Como comparação, no Sudeste o índice médio de homicídios foi de 26,7 em 2017.

O Atlas da Violência resume o cenário. "Nos últimos anos, enquanto houve uma residual diminuição (da taxa de homicídios) nas regiões Sudeste e Centro-Oeste, observou-se certa estabilidade do índice na região Sul e crescimento acentuado no Norte e no Nordeste."

Por Estado, os números são ainda mais dramáticos. Enquanto São Paulo registra 10,3 homicídios por 100 mil pessoas - a menor taxa do país -, os nordestinos Rio Grande do Norte e Ceará bateram 62,8 e 60,2, respectivamente.

Já o Acre (62,2) e o Pará (54,7) despontam como campeões de homicídios no Norte.

A superlotação dos presídios, dizem especialistas, é parte importante da explicação. Outro fator é o fortalecimento das facções criminosas.

A região Norte é estratégica por dois motivos: serve como escoamento de drogas para a Europa e é uma rota de transporte de drogas produzidas em países vizinhos, como Colômbia e Peru.

"O crescimento econômico das regiões Norte e Nordeste também formou novos mercados consumidores de drogas que antes não eram encontradas.

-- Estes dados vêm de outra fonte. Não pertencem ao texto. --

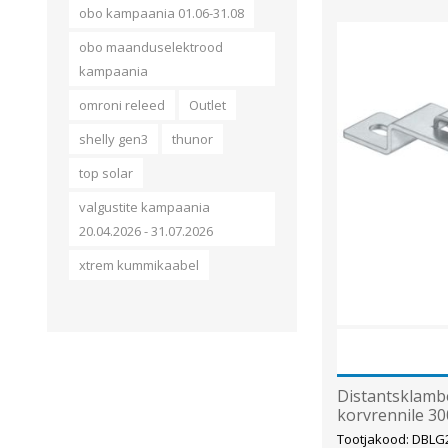
obo kampaania 01.06-31.08
obo maanduselektrood
kampaania
omroni releed
Outlet
shelly gen3
thunor
top solar
valgustite kampaania
20.04.2026 - 31.07.2026
xtrem kummikaabel
Distantsklamb
korvrennile 
Tootjakood: DBLG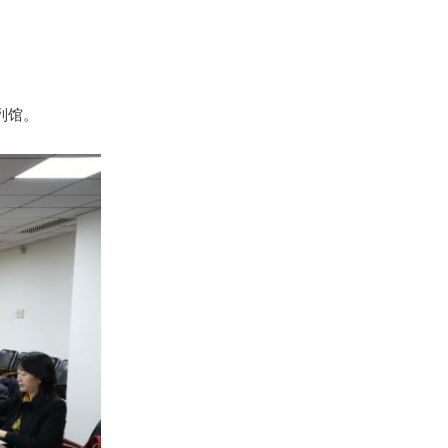
。
列馆。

Não é que o Nordeste e o Norte apenas são rotas de passagem para o tráfico, eles também passaram a consumir", diz Luiz Fábio Paiva, professor de sociologia e pesquisador do Laboratório de Estudos da Violência da Universidade Federal do Ceará.

"Além disso, tem a dinâmica do crime organizado", diz Renato Sergio de Lima, pesquisador do Fórum Brasileiro de Segurança Pública.

"Enquanto 15 Estados do país reduziram a violência, 12 puxaram o crescimento para cima, e eles estão justamente nessas regiões (Norte e Nordeste). 2017 foi o ápice da briga por rotas nacionais e internacionais de drogas e armas."